There’s also Yuugiri, Tae and the aforementioned Koutarou. Even if I can’t say anything much about them due to there being so little information, it’s interesting to note they seem to be particularly open about accepting anyone and everyone (another core tenet of feminism). This is particularly notable with Yuugiri, who was born into an era where a lot of the modern ideas – ones that shape the other Franchouchou members – wouldn’t fly, although Koutarou is also commendable for assembling Franchouchou knowing that the members had their quirks…

…and Tae? She’s commendable simply because she is the Legendary Tae Yamada.

‘Nuff said.

So, I…think that’s everything I wanted to say. Check out Takuto and Matt’s work for more OWLS-

> -that’s still not the kind of owls I want, y’know.

Enough of your whinin’, 4th-wall-breaker. Since you were patient enough to get to the bottom of this post, take this Google link.

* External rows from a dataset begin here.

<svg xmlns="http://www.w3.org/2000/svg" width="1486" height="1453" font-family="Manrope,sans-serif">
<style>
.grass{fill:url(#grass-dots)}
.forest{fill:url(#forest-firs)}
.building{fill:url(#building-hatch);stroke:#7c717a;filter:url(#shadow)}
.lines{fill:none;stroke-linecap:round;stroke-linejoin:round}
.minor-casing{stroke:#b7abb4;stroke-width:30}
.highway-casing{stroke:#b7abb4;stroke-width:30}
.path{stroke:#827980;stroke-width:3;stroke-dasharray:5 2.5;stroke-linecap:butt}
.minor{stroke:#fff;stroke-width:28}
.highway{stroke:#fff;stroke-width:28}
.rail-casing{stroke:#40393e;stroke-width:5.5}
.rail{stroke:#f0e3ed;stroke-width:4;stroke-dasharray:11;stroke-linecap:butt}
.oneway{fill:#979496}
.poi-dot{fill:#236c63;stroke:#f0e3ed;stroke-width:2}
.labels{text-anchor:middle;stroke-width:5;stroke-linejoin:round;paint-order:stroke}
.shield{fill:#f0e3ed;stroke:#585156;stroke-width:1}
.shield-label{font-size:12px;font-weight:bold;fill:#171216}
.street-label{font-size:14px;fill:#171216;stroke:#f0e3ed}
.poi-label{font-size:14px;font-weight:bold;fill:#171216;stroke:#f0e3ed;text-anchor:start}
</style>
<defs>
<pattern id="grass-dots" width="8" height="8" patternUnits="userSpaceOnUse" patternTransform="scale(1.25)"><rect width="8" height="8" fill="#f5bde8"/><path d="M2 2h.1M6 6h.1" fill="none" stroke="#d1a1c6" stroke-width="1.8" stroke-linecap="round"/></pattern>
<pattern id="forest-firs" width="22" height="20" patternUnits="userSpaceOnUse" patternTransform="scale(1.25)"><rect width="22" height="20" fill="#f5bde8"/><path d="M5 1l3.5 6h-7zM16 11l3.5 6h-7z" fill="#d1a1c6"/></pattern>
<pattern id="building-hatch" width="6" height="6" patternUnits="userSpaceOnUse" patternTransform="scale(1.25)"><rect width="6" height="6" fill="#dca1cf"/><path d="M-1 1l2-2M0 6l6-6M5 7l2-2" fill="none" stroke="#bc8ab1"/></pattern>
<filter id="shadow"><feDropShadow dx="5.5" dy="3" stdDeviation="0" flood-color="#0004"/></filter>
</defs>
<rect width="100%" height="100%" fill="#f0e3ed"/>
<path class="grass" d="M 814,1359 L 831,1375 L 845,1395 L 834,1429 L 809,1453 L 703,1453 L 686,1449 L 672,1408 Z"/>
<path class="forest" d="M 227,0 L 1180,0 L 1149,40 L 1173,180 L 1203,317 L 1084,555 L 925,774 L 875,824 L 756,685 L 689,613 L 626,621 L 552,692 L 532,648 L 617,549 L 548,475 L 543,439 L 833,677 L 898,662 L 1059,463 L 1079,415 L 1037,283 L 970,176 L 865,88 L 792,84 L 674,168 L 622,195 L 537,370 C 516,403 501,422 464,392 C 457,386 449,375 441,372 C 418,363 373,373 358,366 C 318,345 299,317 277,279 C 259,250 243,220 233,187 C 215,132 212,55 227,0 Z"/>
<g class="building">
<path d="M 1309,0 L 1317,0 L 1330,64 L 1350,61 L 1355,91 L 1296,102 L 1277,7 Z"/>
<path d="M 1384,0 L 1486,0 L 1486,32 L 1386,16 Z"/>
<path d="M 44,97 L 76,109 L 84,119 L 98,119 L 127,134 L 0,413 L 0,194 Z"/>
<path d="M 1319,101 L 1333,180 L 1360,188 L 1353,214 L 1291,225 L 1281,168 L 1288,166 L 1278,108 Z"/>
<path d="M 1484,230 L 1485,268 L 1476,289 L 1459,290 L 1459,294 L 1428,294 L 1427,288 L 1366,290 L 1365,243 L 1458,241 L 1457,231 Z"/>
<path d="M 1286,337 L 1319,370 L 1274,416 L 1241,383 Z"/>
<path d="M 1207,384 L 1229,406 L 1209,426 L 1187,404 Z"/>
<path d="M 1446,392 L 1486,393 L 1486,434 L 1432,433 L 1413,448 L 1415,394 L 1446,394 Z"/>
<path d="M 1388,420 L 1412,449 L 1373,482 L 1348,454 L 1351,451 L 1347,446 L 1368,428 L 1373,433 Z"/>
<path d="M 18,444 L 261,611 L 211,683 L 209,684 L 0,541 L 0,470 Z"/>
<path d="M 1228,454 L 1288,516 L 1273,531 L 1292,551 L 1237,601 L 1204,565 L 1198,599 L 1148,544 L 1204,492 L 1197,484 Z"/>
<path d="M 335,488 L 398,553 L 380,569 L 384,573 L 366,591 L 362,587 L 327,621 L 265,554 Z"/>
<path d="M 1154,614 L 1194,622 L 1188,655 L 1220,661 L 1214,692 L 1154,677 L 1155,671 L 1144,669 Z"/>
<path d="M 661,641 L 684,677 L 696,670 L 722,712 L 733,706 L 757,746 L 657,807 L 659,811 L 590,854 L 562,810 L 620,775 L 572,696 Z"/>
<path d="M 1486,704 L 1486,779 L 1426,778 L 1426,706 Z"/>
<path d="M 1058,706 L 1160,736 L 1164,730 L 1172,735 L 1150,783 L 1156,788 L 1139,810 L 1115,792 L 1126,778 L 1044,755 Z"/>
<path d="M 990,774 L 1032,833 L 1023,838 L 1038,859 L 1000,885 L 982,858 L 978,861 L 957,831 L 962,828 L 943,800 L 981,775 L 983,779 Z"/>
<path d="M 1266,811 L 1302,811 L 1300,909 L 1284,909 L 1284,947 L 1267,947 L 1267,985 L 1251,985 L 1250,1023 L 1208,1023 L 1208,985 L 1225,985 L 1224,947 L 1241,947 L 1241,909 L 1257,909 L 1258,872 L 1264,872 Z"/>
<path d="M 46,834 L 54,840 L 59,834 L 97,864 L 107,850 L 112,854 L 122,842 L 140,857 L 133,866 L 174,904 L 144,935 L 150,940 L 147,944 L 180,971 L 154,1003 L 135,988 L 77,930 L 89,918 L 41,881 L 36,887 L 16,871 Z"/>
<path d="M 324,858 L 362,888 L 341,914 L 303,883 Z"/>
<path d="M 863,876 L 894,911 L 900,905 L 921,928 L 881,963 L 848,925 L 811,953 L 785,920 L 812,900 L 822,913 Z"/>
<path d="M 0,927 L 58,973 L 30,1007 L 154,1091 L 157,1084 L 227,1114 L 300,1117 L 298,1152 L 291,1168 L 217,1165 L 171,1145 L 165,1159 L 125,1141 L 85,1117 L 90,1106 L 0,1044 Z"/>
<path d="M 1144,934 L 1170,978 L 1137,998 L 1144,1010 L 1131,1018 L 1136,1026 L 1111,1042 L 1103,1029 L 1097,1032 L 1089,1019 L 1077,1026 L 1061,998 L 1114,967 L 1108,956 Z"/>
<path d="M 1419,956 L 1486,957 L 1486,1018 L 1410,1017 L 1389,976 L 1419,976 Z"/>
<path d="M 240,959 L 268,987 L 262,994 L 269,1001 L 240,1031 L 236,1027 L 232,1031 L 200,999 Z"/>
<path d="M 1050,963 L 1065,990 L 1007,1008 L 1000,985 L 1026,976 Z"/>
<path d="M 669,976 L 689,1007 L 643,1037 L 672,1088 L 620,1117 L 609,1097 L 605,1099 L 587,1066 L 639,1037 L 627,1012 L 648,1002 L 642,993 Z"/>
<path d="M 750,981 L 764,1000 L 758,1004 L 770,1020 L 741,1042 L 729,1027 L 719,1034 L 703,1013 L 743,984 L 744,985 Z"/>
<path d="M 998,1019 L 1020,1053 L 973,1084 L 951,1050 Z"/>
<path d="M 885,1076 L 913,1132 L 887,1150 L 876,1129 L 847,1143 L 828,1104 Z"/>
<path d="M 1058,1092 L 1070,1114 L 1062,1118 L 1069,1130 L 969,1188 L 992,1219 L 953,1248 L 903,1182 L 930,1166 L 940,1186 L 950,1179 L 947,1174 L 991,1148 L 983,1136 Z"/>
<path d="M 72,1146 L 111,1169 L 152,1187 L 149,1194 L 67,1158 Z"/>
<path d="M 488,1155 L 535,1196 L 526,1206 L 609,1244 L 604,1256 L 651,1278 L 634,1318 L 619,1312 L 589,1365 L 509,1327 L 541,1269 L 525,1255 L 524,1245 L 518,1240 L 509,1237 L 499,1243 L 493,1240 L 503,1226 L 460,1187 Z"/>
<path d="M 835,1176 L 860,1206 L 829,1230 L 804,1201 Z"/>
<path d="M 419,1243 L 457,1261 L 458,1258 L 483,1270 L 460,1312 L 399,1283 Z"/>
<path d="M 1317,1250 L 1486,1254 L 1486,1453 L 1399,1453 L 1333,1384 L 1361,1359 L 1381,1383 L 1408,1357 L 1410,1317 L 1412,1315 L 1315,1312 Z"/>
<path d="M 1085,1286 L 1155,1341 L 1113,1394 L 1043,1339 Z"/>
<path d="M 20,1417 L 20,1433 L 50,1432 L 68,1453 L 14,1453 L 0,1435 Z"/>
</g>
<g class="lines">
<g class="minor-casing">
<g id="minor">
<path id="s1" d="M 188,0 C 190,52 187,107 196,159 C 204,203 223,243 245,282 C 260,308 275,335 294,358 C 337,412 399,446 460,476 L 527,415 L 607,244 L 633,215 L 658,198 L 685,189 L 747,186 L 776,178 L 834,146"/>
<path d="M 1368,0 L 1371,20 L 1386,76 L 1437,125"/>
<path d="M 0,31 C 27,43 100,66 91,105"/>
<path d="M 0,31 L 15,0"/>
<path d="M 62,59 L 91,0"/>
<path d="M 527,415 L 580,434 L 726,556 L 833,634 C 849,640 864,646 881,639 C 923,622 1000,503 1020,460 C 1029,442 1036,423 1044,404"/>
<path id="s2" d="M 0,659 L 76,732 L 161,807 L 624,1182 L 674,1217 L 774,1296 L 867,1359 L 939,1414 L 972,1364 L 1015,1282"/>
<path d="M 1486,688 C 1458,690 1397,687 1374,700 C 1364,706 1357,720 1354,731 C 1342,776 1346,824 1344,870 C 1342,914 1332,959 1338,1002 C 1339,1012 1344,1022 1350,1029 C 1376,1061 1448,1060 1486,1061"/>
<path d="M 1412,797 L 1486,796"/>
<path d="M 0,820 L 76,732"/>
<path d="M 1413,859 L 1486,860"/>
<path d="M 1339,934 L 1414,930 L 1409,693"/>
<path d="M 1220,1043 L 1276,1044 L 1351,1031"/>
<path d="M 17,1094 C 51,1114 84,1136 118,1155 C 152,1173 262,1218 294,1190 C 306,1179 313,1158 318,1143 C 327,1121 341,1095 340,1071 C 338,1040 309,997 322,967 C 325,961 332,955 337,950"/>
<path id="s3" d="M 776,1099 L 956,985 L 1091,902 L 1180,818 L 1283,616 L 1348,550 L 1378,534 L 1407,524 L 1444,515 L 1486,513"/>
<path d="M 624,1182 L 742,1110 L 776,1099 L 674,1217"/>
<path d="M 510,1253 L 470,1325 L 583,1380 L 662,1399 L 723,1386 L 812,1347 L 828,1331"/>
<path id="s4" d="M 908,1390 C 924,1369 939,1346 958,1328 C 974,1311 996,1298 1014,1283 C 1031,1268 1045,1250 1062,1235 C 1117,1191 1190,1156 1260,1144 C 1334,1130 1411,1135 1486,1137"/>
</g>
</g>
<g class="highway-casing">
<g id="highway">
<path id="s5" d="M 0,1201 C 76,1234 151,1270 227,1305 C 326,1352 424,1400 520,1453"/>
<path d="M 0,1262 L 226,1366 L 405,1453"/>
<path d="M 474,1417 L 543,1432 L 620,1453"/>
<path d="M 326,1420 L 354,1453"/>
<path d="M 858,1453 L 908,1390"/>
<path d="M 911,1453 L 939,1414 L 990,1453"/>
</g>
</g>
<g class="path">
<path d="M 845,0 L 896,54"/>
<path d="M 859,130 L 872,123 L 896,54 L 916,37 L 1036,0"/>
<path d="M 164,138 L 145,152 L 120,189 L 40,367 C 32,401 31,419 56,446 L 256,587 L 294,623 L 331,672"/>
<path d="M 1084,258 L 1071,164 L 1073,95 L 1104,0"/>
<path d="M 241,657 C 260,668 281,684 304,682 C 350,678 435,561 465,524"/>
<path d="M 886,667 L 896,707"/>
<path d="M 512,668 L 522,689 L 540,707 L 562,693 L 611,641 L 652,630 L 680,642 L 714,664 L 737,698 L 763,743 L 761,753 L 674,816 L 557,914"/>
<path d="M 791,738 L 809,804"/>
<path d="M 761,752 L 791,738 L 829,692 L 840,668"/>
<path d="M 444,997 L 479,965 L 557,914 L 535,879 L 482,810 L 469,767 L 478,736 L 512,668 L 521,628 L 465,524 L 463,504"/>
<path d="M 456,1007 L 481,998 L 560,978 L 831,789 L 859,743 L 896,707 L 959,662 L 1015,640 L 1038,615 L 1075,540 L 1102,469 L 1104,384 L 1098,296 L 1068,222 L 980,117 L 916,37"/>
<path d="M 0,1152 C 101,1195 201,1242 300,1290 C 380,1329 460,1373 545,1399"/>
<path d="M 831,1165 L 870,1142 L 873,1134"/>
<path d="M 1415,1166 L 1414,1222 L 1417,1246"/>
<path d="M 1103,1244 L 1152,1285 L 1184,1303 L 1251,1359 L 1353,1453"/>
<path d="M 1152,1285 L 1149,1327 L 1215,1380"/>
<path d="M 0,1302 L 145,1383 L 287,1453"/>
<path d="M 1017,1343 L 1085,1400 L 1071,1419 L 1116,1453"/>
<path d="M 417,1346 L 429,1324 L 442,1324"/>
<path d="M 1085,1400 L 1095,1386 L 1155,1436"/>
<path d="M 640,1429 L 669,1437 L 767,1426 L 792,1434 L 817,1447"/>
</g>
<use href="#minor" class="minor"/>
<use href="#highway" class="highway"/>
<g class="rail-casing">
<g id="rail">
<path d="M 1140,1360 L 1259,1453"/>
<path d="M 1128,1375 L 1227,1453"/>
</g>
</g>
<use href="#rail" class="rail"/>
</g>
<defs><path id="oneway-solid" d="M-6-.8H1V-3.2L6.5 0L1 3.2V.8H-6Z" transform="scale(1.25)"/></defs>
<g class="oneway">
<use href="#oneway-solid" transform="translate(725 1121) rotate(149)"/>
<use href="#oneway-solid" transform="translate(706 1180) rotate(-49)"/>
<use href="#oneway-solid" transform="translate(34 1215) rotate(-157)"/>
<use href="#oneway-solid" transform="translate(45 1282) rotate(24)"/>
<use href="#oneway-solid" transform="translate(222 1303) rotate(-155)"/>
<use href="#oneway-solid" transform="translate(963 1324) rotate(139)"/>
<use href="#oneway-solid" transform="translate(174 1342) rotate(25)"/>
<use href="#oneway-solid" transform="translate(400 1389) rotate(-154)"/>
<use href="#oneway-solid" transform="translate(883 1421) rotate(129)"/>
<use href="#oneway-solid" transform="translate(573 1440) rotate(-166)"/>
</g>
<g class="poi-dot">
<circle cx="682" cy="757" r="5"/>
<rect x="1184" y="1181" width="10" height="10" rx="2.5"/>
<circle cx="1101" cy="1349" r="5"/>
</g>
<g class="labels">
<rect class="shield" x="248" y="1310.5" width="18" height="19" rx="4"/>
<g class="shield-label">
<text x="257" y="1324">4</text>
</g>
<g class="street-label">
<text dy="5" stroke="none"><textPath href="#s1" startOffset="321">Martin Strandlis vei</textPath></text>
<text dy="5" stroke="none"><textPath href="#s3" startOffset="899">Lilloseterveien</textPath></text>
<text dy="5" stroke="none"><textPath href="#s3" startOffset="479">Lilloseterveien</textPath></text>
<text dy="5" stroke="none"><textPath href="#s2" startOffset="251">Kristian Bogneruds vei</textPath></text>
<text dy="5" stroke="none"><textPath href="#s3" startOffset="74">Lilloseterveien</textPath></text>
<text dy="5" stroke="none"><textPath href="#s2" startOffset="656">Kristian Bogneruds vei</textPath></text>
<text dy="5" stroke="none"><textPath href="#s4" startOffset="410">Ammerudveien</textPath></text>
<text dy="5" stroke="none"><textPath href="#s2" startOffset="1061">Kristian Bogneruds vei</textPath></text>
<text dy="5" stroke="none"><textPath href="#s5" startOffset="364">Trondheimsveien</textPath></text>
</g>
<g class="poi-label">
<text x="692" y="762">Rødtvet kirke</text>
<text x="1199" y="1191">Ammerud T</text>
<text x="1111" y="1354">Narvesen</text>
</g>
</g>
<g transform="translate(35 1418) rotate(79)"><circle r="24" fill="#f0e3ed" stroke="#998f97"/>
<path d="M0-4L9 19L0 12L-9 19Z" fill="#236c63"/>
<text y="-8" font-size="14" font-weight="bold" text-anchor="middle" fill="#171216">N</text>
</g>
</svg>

…hopefully there won’t be any 4th-wall-breaking in my next OWLS blog post. To be honest, I might skip April (because Japan awaits!) but I’ll definitely be here in May.

So, to cap things off: who’s your favourite leading lady of Zombieland Saga and why? I couldn’t really choose when the anime was airing, but in retrospect, I think I liked Saki best…(Regardless of whether you agree with me or not, please stay civil in the comments section though!)

7 thoughts on “The Leading Ladies of Zombieland Saga [OWLS Mar. 2019 Blog Tour]

Add yours

  1. “who’s your favourite leading lady of Zombieland Saga and why?”

    You might as well ask me which of my children is my favorite!

    In all seriousness, I can’t think of an ensemble show like this where I liked all of the characters so much.

    If I had to choose one, it would be based on a single moment, when all of the strengths and contradictions of the character combined in a single expression. Do you remember just after Sakura had regained her memory and fell into despair? It was night. She was standing on platform overlooking the city. Koutarou was trying to convince her to give performance one more shot, and she wasn’t having any of it.

    After pretending to leave, he does one of his Koutarou-branded tirades in her face, and she dug in. Her utterly determined expression against his unrelenting support was amazing to see.

    Zombieland Saga was first and foremost Sakura’s story. That moment embodied the best and worst she had to offer, and I thought it was magnificent!